** Opening Extracted information block **
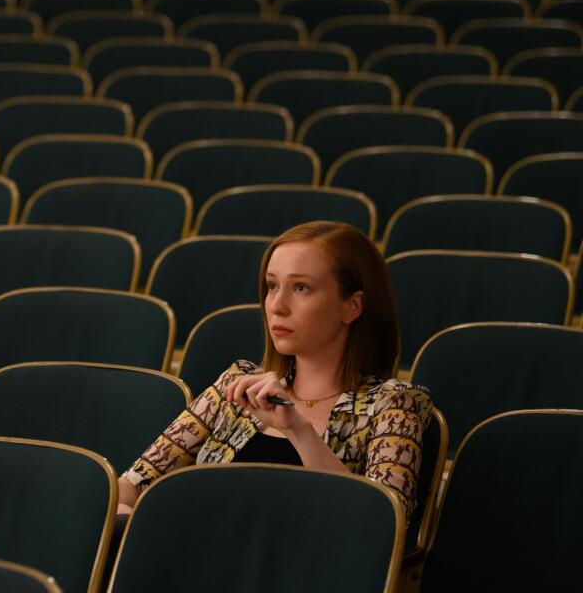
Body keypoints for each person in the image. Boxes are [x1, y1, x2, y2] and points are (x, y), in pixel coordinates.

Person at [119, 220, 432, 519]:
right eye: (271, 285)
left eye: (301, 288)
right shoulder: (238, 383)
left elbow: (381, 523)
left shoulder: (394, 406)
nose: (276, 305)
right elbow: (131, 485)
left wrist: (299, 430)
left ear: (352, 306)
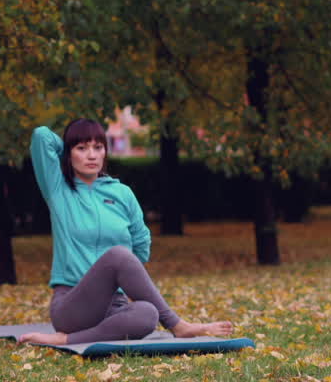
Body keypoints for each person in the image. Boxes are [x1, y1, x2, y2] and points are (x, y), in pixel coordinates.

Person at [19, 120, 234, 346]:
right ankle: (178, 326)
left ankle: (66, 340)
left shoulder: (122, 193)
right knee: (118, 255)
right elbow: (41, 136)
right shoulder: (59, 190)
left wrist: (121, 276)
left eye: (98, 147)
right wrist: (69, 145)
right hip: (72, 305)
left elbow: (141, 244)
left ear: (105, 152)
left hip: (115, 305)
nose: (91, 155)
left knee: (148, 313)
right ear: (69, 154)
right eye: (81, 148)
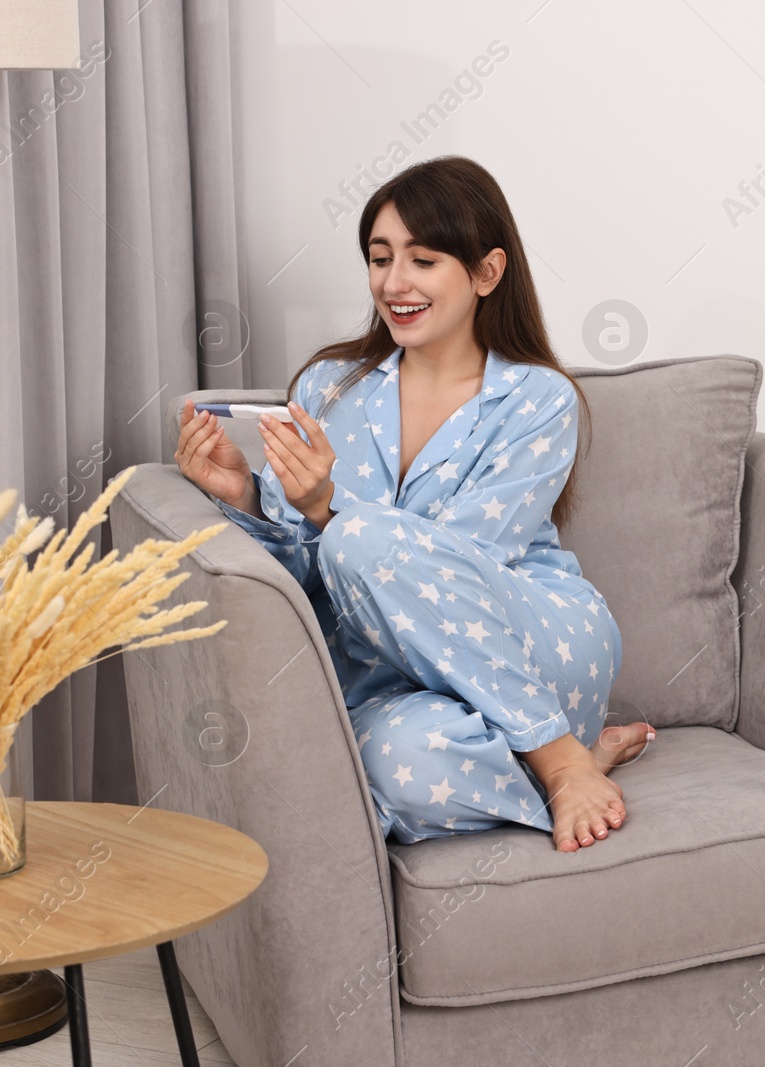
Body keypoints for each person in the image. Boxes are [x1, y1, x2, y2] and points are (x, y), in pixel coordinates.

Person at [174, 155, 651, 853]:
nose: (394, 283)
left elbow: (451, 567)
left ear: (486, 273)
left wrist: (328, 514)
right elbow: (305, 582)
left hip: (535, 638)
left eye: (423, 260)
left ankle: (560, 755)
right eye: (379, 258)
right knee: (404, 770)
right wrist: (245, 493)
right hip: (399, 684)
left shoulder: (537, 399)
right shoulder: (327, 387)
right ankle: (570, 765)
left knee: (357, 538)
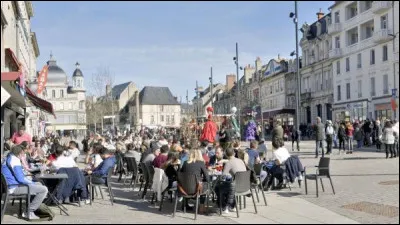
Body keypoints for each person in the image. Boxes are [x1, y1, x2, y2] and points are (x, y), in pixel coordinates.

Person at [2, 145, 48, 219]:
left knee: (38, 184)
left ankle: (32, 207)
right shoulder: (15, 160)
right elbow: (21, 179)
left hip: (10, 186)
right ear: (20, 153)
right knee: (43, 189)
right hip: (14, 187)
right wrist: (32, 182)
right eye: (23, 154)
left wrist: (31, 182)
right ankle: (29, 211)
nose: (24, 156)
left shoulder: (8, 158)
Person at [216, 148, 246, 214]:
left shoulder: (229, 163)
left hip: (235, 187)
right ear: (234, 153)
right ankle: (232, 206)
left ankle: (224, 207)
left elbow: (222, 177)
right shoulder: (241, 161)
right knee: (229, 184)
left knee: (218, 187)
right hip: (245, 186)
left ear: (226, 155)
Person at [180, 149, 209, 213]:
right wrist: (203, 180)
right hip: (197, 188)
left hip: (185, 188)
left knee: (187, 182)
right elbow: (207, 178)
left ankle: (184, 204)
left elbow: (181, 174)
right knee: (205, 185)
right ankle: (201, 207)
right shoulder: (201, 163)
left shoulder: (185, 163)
** Closing Extracted information block **
(Required work):
Go through the entries above and report every line in which the word "ankle" appears.

(Answer space):
right ankle: (178, 326)
left ankle: (66, 340)
left ankle: (560, 755)
right ankle: (570, 765)
left ankle: (32, 207)
right ankle: (29, 211)
right ankle: (232, 206)
left ankle: (224, 207)
left ankle: (184, 204)
right ankle: (201, 207)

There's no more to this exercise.